FriesischScott / UncertaintyQuantification.jl

Uncertainty Quantification in Julia
MIT License
31 stars 11 forks source link

Better HPC interfacing #153

Closed AnderGray closed 7 months ago

AnderGray commented 8 months ago

Julia's inbuilt parallelism isn't really good for launching complicated workflows / models on clusters. Would be useful to have something that can interface better to the scheduler.

Example:

@FriesischScott has suggested a nice trick, where the solver calls sbatch and waits for the job to complete:

OpenSees = Solver(
    "sbatch",
    "launch_sim.sh";
    args="--wait",
)

with launch_sim.sh containing everything need to run my workflow.
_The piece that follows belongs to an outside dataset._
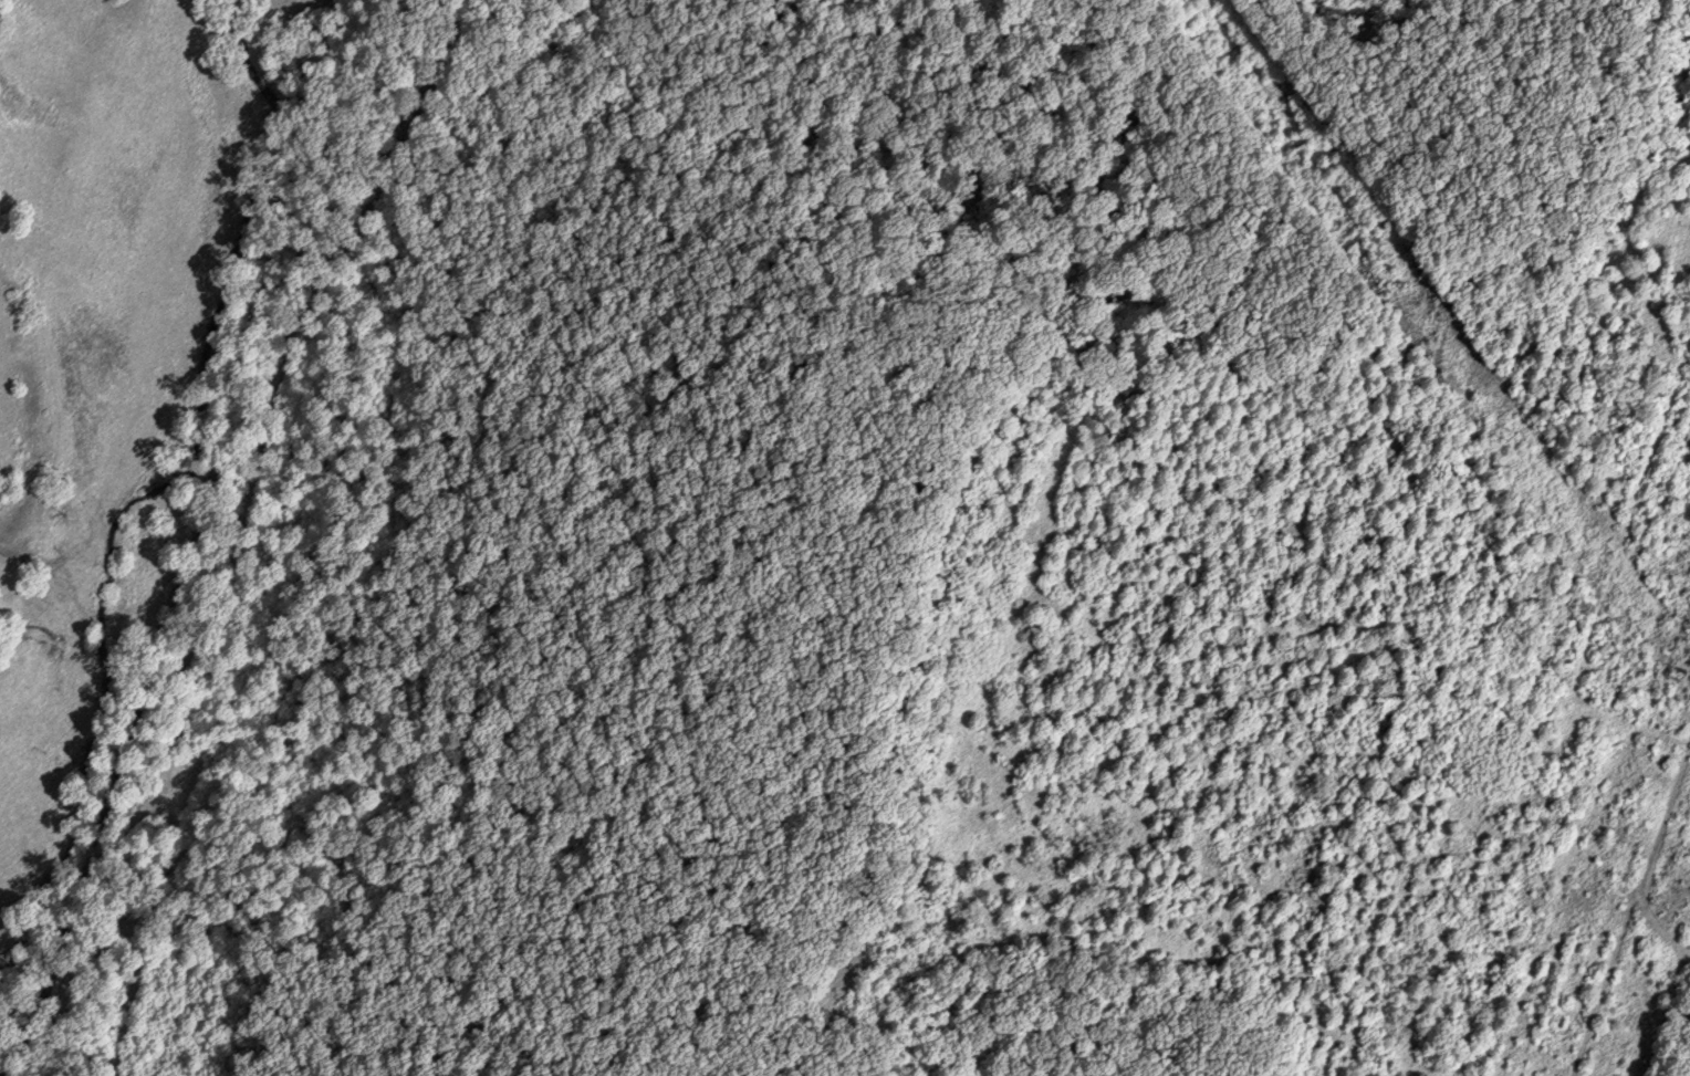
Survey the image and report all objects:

Nice, but, has some problems:

Slurm job arrays

Slurm's job arrays is a nice way to manage many similar jobs, like jobs which differ by just an index (e.g. sample-N). Also allows you to preallocate total amount of resources needed, and how many are concurrently run etc.

It would require a bit of engineering, but perhaps we could an interface of some sort could be written ... i.e. when pmap is called in External model, the input files are created (directories created, files copied, values interpolated), and a slurm array submitted which will loop through the individual jobs.

Maestro workflow manager

Could also be something to look into: https://github.com/LLNL/maestrowf?tab=readme-ov-file https://maestrowf.readthedocs.io/en/latest/index.html

Provides a yaml and command line tool for performing parameter studies, and can work with slurm.

Scheduling studies: https://maestrowf.readthedocs.io/en/latest/Maestro/scheduling.html#flux

FriesischScott commented 8 months ago

If I understand corrently the whole point is to instead of having one job that runs all samples in parallel instead submit one job for each sample that is then parallelized, correct?